Speaking to Amy he says, "There you have said it all and you feel better." (Frost). Robert Gale, a critic of the poem says, "He puts too much faith in words." (Robert Gale). The husband, in trying to fix Amy's grief, wants her to believe that since she has verbally stated how she feels, she can now move on. He fails to realize that the pain Amy feels runs deeper than just words, or doesn't want to believe that his pain over the loss of their child runs just as deep. The husband wants Amy to confide in him, and we see this when he says, "Don't carry it to someone else this time." (Frost). He wants to be the ma of the house and be able to make everything the way it was.
He wants to be the one who helps Amy get past the pain of the child they lost. He feels that as her husband, she should share her thoughts and feelings with only him. Only he can help her through this horrible time in their life. If Amy goes to someone else, he will feel as if he is useless as a man, since he couldn't help his wife get over her grief, or keep his child from death. In the poem we see that in times of grief, women tend to show weakness and the need for isolation. Amy seems to be wallowing in her own sorrows.

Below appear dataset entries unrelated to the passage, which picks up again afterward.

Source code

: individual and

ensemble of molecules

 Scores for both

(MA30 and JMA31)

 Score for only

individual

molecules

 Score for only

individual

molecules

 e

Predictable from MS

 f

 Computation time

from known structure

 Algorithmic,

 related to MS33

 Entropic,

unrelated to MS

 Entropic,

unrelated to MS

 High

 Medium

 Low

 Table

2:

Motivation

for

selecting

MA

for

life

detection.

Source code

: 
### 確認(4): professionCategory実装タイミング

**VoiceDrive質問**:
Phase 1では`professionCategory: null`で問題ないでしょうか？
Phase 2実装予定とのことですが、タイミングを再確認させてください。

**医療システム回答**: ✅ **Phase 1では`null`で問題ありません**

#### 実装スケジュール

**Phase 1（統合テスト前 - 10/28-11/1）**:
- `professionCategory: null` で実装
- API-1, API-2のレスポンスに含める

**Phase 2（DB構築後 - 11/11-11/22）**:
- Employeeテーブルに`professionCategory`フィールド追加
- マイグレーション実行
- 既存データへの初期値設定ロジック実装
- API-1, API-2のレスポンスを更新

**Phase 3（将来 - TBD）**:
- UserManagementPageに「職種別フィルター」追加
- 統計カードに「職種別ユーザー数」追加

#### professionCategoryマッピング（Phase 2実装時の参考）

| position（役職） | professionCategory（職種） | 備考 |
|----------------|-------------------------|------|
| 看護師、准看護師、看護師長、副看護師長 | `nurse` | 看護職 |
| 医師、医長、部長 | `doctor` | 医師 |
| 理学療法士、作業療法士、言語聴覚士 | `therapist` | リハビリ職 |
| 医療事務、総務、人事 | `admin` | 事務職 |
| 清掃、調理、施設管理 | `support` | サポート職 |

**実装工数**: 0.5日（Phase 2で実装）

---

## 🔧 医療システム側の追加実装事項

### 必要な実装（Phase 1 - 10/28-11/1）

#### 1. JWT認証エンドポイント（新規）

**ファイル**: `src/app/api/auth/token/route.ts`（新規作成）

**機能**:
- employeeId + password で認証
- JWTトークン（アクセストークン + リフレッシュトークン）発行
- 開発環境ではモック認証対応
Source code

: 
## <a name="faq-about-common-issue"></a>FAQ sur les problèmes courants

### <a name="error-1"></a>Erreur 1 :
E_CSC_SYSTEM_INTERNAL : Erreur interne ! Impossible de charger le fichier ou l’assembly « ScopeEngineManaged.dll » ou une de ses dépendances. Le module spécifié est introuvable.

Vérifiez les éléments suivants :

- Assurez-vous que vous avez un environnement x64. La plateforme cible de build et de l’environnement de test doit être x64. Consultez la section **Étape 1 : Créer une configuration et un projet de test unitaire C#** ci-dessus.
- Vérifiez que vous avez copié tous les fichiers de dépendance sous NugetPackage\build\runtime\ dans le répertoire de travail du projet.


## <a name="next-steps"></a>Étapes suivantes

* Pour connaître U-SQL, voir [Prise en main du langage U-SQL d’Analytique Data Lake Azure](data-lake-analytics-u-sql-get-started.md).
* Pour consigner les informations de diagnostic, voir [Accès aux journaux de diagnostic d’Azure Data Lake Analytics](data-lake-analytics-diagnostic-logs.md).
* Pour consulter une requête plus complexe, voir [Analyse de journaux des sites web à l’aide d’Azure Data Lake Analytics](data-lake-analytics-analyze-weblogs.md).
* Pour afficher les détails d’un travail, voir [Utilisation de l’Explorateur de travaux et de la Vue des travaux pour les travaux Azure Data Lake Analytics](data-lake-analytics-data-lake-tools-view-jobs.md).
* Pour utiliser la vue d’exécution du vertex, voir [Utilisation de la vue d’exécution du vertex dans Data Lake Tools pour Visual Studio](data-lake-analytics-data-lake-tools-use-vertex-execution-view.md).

Gale states," She risks burying both her marriage and her sanity." (Gale). Amy feels that she is the only one in pain over the loss of their child, and does not recognize that just because her husband does not openly show his emotions, that he too has been affected by their child's death. She wants to leave and get out of the house, instead of seeking comfort from her husband. Everything in the house, including her husband, reminds her of her dead child.
She sees nothing but death and has, in a sense, died herself. She always stares out the window at the child's mound and cannot get past the fact that her husband was the one that buried their child. The husband asks Amy "What was it brought you up to think it the thing to take your mother-loss of a first child so inconsolably in the face of love" (Frost). The husband is trying to show Amy that he is there for her. He cannot understand why his love just isn't enough to get her through this.

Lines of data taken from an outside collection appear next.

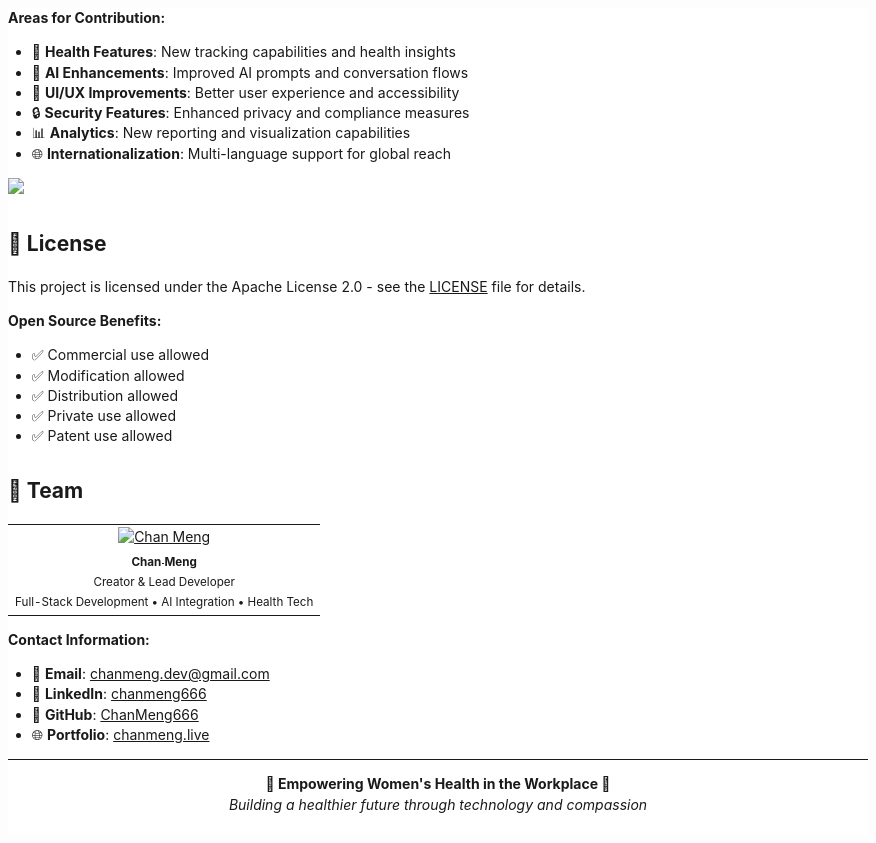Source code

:**Areas for Contribution:**
- 🏥 **Health Features**: New tracking capabilities and health insights
- 🤖 **AI Enhancements**: Improved AI prompts and conversation flows
- 🎨 **UI/UX Improvements**: Better user experience and accessibility
- 🔒 **Security Features**: Enhanced privacy and compliance measures
- 📊 **Analytics**: New reporting and visualization capabilities
- 🌐 **Internationalization**: Multi-language support for global reach

[![][pr-welcome-shield]][pr-welcome-link]

## 📄 License

This project is licensed under the Apache License 2.0 - see the [LICENSE](LICENSE) file for details.

**Open Source Benefits:**
- ✅ Commercial use allowed
- ✅ Modification allowed  
- ✅ Distribution allowed
- ✅ Private use allowed
- ✅ Patent use allowed

## 👥 Team

<div align="center">
  <table>
    <tr>
      <td align="center">
        <a href="https://github.com/ChanMeng666">
          <img src="https://github.com/ChanMeng666.png?size=100" width="100px;" alt="Chan Meng"/>
          <br />
          <sub><b>Chan Meng</b></sub>
        </a>
        <br />
        <small>Creator & Lead Developer</small>
        <br />
        <small>Full-Stack Development • AI Integration • Health Tech</small>
      </td>
    </tr>
  </table>
</div>

**Contact Information:**
- 📧 **Email**: [chanmeng.dev@gmail.com](mailto:chanmeng.dev@gmail.com)
- 💼 **LinkedIn**: [chanmeng666](https://www.linkedin.com/in/chanmeng666/)
- 🐙 **GitHub**: [ChanMeng666](https://github.com/ChanMeng666)
- 🌐 **Portfolio**: [chanmeng.live](https://2d-portfolio-eta.vercel.app/)

---

<div align="center">
<strong>🌸 Empowering Women's Health in the Workplace 💪</strong>
<br/>
<em>Building a healthier future through technology and compassion</em>
<br/><br/>


[back-to-top]: https://img.shields.io/badge/-BACK_TO_TOP-151515?style=flat-square
[demo-link]: https://sanicle-ai.vercel.app
[docs]: https://sanicle-ai.vercel.app/docs
[api-docs]: https://sanicle-ai.vercel.app/api/docs
[docs-health-features]: https://sanicle-ai.vercel.app/docs/health-features
[docs-ai-features]: https://sanicle-ai.vercel.app/docs/ai-features
[github-issues-link]: https://github.com/ChanMeng666/sanicle-ai/issues
[github-stars-link]: https://github.com/ChanMeng666/sanicle-ai/stargazers
[github-forks-link]: https://github.com/ChanMeng666/sanicle-ai/forks
[github-contributors-link]: https://github.com/ChanMeng666/sanicle-ai/contributors
[github-release-link]: https://github.com/ChanMeng666/sanicle-ai/releases
[pr-welcome-link]: https://github.com/ChanMeng666/sanicle-ai/pulls
[license-link]: https://github.com/ChanMeng666/sanicle-ai/blob/main/LICENSE
[github-release-shield]: https://img.shields.io/github/v/release/ChanMeng666/sanicle-ai?color=369eff&labelColor=black&logo=github&style=flat-square
[vercel-shield]: https://img.shields.io/badge/vercel-deployed-55b467?labelColor=black&logo=vercel&style=flat-square
[license-shield]: https://img.shields.io/badge/license-Apache%202.0-white?labelColor=black&style=flat-square
[github-contributors-shield]: https://img.shields.io/github/contributors/ChanMeng666/sanicle-ai?color=c4f042&labelColor=black&style=flat-square
[github-forks-shield]: https://img.shields.io/github/forks/ChanMeng666/sanicle-ai?color=8ae8ff&labelColor=black&style=flat-square
[github-stars-shield]: https://img.shields.io/github/stars/ChanMeng666/sanicle-ai?color=ffcb47&labelColor=black&style=flat-square
[github-issues-shield]: https://img.shields.io/github/issues/ChanMeng666/sanicle-ai?color=ff80eb&labelColor=black&style=flat-square
[pr-welcome-shield]: https://img.shields.io/badge/🤝_PRs_welcome-%E2%86%92-ffcb47?labelColor=black&style=for-the-badge
[demo-shield-badge]: https://img.shields.io/badge/TRY%20DEMO-ONLINE-ff69b4?labelColor=black&logo=vercel&style=for-the-badge
[docs-shield-badge]: https://img.shields.io/badge/READ%20DOCS-GUIDE-blue?labelColor=black&logo=gitbook&style=for-the-badge
[share-x-link]: https://x.com/intent/tweet?hashtags=womenshealth,healthtech,ai&text=Check%20out%20Sanicle-AI:%20A%20comprehensive%20women's%20health%20platform%20for%20workplace%20wellness&url=https%3A%2F%2Fgithub.com%2FChanMeng666%2Fsanicle-ai
[share-linkedin-link]: https://linkedin.com/sharing/share-offsite/?url=https://github.com/ChanMeng666/sanicle-ai
[share-reddit-link]: https://www.reddit.com/submit?title=Sanicle-AI:%20Women's%20Health%20Platform%20for%20Workplace%20Wellness&url=https%3A%2F%2Fgithub.com%2FChanMeng666%2Fsanicle-ai
[share-x-shield]: https://img.shields.io/badge/-share%20on%20x-black?labelColor=black&logo=x&logoColor=white&style=flat-square
[share-linkedin-shield]: https://img.shields.io/badge/-share%20on%20linkedin-black?labelColor=black&logo=linkedin&logoColor=white&style=flat-square
[share-reddit-shield]: https://img.shields.io/badge/-share%20on%20reddit-black?labelColor=black&logo=reddit&logoColor=white&style=flat-square
[image-star]: https://via.placeholder.com/800x200/FFD700/000000?text=⭐+Star+Us+on+GitHub+for+Updates
[image-feat-health]: https://via.placeholder.com/800x400/ff69b4/FFFFFF?text=🌸+Health+Calendar+%26+Tracking
[vercel-link]: https://sanicle-ai.vercel.app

In Amy's eyes, not even his love can fill the empty space in her heart that her child has taken with it to the grave. She feels that as long as she grieves for her child, that her child will always be with her, and she with it. Gale says, "He wants to be allowed into her grief." (Gale). Amy refuses to allow this to happen. She will not let him share her pain or even get close enough to try to understand it. She continuously isolates him and will not communicate with him.
For Amy, talking about her grief and the loss of their child can only bring her more pain. In the poem Frost allows you to see the isolation when he tells you, "She withdrew shrinking from beneath his arm." (Frost). Amy is very careful to keep her distance from her husband, because he is the one that put their child in the ground. When the husband spoke of rotting birch fences, she associated this with the rotting corpse of their child.
She sees her husband as unfeeling and unemotional about their child. Since she will not communicate with him, she cannot understand how he could just bury their child and not give it a second thought. Home Burial opens the eyes of the reader. It allows one to see the different ways people grieve. It shows that there is no right or wrong way to grieve, and that just because two people don't show their grief in the same manner it does not mean that one person is in more pain than the other. This poem shows the importance of communication between a husband and wife, and that the best way to get past the pain of losing a loved one just may be to lean on others, who like you, were also left behind Bibliography 1) Frost, Robert.
"Home Burial." 2) Gale, Robert L. "Home Burial." MagilOnLine. Ebscohost. 14 January 2001.